She does feel guilty for switching her phone off afterwards, even though it brings her peace. She’s been a bad friend lately; she’ll think of a way to make it up to them. But, for now, Dani is here.
“Hey!” Dani says once she’s closed the sliding glass door behind her, tipping Nora’s face up to kiss her upside down as she passes. “How’s your day?”
“It’s good. I just got off the phone with Kayla and Ash,” Nora says carefully. Dani sits in a deck chair, taking a swig of the iced tea Nora’s already poured. When she takes her hat off, the sun hits her hair and makes it shine. “I’ve decided to stay two more weeks.”
Dani sets the glass down slowly. Her eyes have lit up like fireworks.
“Really?” Her voice is hushed, like she can’t believe her luck. “Like, into September?”
“If you don’t mind?”
“Mind? Babe, that’s awesome!” Dani stands, abandoning her glass to sweep Nora up and into a kiss tinged with lemon and sugar.
Nora sinks into it. Quietly, the voice in her head whose volume has only been rising lately whispers.

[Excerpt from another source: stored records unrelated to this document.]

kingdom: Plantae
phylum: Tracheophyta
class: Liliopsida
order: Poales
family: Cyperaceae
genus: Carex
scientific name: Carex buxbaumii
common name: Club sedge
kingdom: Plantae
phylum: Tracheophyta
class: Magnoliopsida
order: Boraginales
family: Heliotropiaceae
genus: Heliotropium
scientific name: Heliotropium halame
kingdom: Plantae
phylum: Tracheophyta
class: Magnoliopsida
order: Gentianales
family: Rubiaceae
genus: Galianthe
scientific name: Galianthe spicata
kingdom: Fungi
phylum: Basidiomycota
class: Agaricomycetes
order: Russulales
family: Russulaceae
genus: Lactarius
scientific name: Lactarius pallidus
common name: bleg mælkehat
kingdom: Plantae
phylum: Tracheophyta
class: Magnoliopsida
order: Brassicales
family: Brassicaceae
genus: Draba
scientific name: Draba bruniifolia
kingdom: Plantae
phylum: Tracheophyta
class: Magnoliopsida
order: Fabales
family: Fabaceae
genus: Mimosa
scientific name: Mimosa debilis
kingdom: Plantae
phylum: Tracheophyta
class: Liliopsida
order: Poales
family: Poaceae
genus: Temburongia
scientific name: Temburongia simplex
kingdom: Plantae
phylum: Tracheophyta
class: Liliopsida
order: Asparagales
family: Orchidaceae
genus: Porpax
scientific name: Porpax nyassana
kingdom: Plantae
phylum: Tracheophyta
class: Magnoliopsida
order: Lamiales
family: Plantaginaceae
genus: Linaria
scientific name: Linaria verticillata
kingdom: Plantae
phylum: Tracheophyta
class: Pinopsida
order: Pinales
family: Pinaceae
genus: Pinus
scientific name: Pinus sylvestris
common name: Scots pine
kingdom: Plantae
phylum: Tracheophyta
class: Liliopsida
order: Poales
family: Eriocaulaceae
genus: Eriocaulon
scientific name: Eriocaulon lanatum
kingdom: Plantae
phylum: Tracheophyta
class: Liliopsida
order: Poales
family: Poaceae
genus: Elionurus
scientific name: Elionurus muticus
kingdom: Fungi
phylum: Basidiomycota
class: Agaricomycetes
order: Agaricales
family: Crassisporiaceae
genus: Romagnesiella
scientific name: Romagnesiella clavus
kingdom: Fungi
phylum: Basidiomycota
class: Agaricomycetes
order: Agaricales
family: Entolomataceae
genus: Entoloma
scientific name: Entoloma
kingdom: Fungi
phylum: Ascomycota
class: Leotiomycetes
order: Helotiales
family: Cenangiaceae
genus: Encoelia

I think I’m in love with you.
I think I’m in love with you.
Dani cups Nora’s face with gentle hands, her broad thumbs stroking across Nora’s cheeks like she’s memorizing her features again. She dips down to capture Nora’s lips more firmly.
I am in love with you.
* * *
And so Nora stays in Riverwalk as summer transitions into fall.
The weather changes gently, with the chilly September nights dusting a hint of orange onto the tips of the leaves that canopy the tree house. Dani doesn’t mention Nora’s new departure date again, but every day is a pleasure made even sweeter by the knowledge that they almost didn’t have it. Nora takes advantage of every scrap of Dani’s free time.
“I think I’m always going to have a fondness for the place where you emphatically did not ask me out,” Nora says, swinging her feet idly from the tree house platform.
Dani groans, flopping onto her back. The planks creak loudly underneath her as they always do, but Nora ignores it; over the course of the summer, they’ve been going up into the actual structure of it more and more, and now Nora pays the instability of the structure as little mind as Dani does.
“Am I ever going to live that down?” Dani asks the leafy canopy. Nora chuckles.
“Never. I’ll be telling that story when I’m sixty-five.”
Dani laughs, too, but there’s a heaviness to it that Nora almost doesn’t catch before Dani rubs her face and sits up, nudging Nora with her shoulder. “When you do, at least mention that I made you a picnic?”
“I’ll be sure to include that.”
Dani nods absently, swinging her legs back and forth. It makes an incredibly endearing picture—Dani at the edge of the platform, framed by the pink sunset, her blue ballcap on the wood planks next to her and her loose hair falling over one shoulder. She flashes a smile when she catches Nora staring. When Nora averts her own gaze back to the horizon, she can still feel Dani’s gaze on the side of her face.
“Hey, Nora?”
Dani’s voice is suddenly soft, and Nora looks over to find her fiddling with the cuffs of her faded hoodie. She’s chewing on her lower lip.
“Hmm?”
“I was thinking. Would you maybe… I mean, only if you want to,” Dani says, interrupting herself. “Feel free to say no. I know you’re leaving soon, so you might not—”
“Dani,” Nora interrupts, squeezing Dani’s hand, “you have to actually ask me a question in order for me to have an answer.”
“Right.” Dani laughs shakily, clearing her throat. Nora hasn’t seen her this nervous since their first date. “Um. Do you want to add your name to the tree?”
Such a simple question, yet with such a heavy context.
Nora’s eyes trace over the tree in question. The names stand out in bold against it, a timeless expression of friendship and support. Inscribed so deep that they’ll be there until the whole tree comes down. Dani shouldn’t want Nora to put her name there.Norashouldn’t want to put her name there, symbolizing the twisting half-truths she’s lived in all summer. It’s a deeply meaningful gesture, a show of care and investment that should have Nora running in the other direction.